Delete Fibonacci-Valued Nodes from a Doubly Linked List
Problem: Given an integer N and the head & tail of a doubly linked list (DLL), delete all nodes whose value falls in the Fibonacci sequence bounded above by N.
Constraints: Fibonacci sequence here is 0, 1, 1, 2, 3, 5, 8, 13, 21, ... up to the largest term <= N.
Example: N=25 -> Fibonacci set = {0,1,2,3,5,8,13,21}. DLL: head -> 9 <-> 10 <-> 8 <-> 21 <-> 6 <- tail -> after removing 8 and 21: head -> 9 <-> 10 <-> 6 <- tail.

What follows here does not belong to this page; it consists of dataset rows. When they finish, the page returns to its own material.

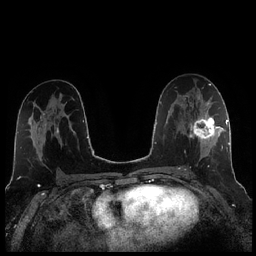
Breast MRI (dynamic contrast-enhanced), one axial slice; position 126 of 256 along the scan axis; dynamic contrast-enhanced series, time point 2 of 7 at this slice position (early post-contrast); 1.5 T; TE 1.9 ms, TR 4.2 ms; 256 × 256 image matrix, field of view 320 × 320 mm. Female patient.
Outlined on this slice (semi-automatically segmented with operator editing):
- enhancing-tissue mask used for the functional tumour volume (all voxels passing the contrast-enhancement thresholds inside the analysis volume; usually the tumour): box from (x=185, y=104) to (x=221, y=170) px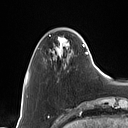
Breast MRI (dynamic contrast-enhanced), one axial slice. Position 21 of 160 along the scan axis. Cropped to one breast. Dynamic contrast-enhanced series, time point 2 of 7 at this slice position (early post-contrast). 1.5 T. TE 1.4 ms, TR 5 ms. 1 mm slice thickness. 128 × 128 image matrix. Female patient.
Outlined on this slice (semi-automatic segmentation, software-assisted and operator-edited):
- enhancing-tissue mask used for the functional tumour volume (all voxels passing the contrast-enhancement thresholds inside the analysis volume; usually the tumour): box from (x=51, y=32) to (x=88, y=61) px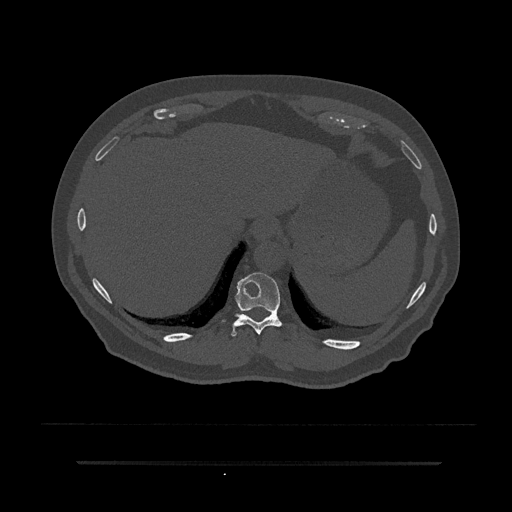
CT including the spine, one axial slice; slice 323 of 797 in the series (ordered by position); 120 kVp; bone window (W 1800 / L 400 HU); 512 × 512 image matrix, field of view 464 × 464 mm. Patient: male, 59 years. From the clinical record (not read from this slice): primary cancer: bile ducts.
Annotated regions visible in this slice (semi-automatically segmented with operator editing):
- T10 vertebra: bounding box (x1, y1, x2, y2) in pixels: (222, 273, 283, 337)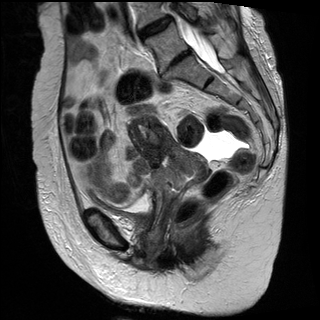
Pelvic MRI for cervical cancer, one sagittal slice. Slice 14 of 30 in the series (ordered by position). T2-weighted. 1.5 T. TE 89 ms, TR 2930 ms. 320 × 320 image matrix. Patient: female, 61 years.
Annotated regions visible in this slice (manually delineated by an expert):
- cervical tumour: bounding box [x1, y1, x2, y2] px = [129, 115, 208, 206]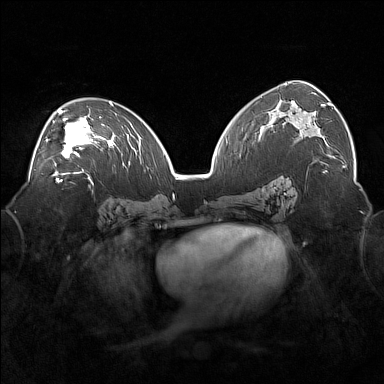
Breast MRI (dynamic contrast-enhanced), one axial slice; position 98 of 160 along the scan axis; dynamic contrast-enhanced series, time point 2 of 7 at this slice position (early post-contrast); 1.5 T; TE 1.8 ms, TR 5 ms; 1 mm slice thickness; 384 × 384 image matrix. Female patient.
Annotated regions visible in this slice (semi-automatic segmentation, software-assisted and operator-edited):
- enhancing-tissue mask used for the functional tumour volume (all voxels passing the contrast-enhancement thresholds inside the analysis volume; usually the tumour): box from (x=46, y=110) to (x=101, y=171) px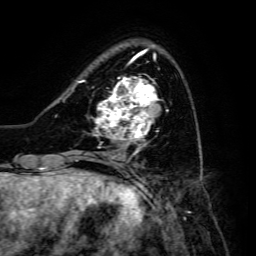
Breast MRI, one axial slice; position 41 of 134 along the scan axis; cropped to one breast; dynamic contrast-enhanced series, time point 2 of 6 at this slice position (early post-contrast); 3 T; TE 4.7 ms, TR 8.9 ms; 1.2 mm slice thickness; 256 × 256 image matrix, field of view 180 × 180 mm. Female patient.
Outlined on this slice (semi-automatically segmented with operator editing):
- enhancing-tissue mask used for the functional tumour volume (all voxels passing the contrast-enhancement thresholds inside the analysis volume; usually the tumour): bounding box [x1, y1, x2, y2] px = [94, 77, 159, 147]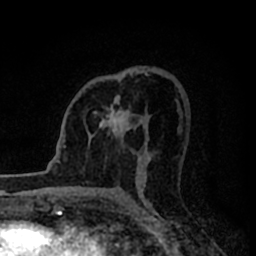
Breast MRI (dynamic contrast-enhanced), one axial slice; position 48 of 80 along the scan axis; cropped to one breast; dynamic contrast-enhanced series, time point 2 of 8 at this slice position (early post-contrast); 1.5 T; TE 2.2 ms, TR 5.6 ms; 2 mm slice thickness; 256 × 256 image matrix, field of view 140 × 140 mm. Female patient.
Structures marked on this image (semi-automatically segmented with operator editing):
- enhancing-tissue mask used for the functional tumour volume (all voxels passing the contrast-enhancement thresholds inside the analysis volume; usually the tumour): bounding box <93,95,140,137> (left, top, right, bottom; pixels)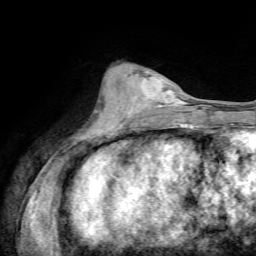
Breast MRI, one axial slice; position 26 of 72 along the scan axis; cropped to one breast; dynamic contrast-enhanced series, time point 2 of 7 at this slice position (early post-contrast); 1.5 T; TE 4.3 ms, TR 8.7 ms; 256 × 256 image matrix, field of view 180 × 180 mm. Female patient.
Annotated regions visible in this slice (semi-automatically segmented with operator editing):
- enhancing-tissue mask used for the functional tumour volume (all voxels passing the contrast-enhancement thresholds inside the analysis volume; usually the tumour): bounding box <113,77,178,127> (left, top, right, bottom; pixels)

Approach: (1) Generate the Fibonacci terms up to N (O(log N) terms) and store them in a hash set for O(1) membership checks. (2) Traverse the DLL once; for each node whose value is in the Fibonacci set, unlink it by updating its predecessor's next and successor's prev pointers (handling head/tail edge cases). O(n) time, O(log N) extra space for the Fibonacci set. The interviewer asked for 4-5 different solution approaches (discussing time/space tradeoffs) before letting the candidate pick one to code -- the candidate deliberately chose a less-optimal-but-more-readable approach, which the interviewer praised.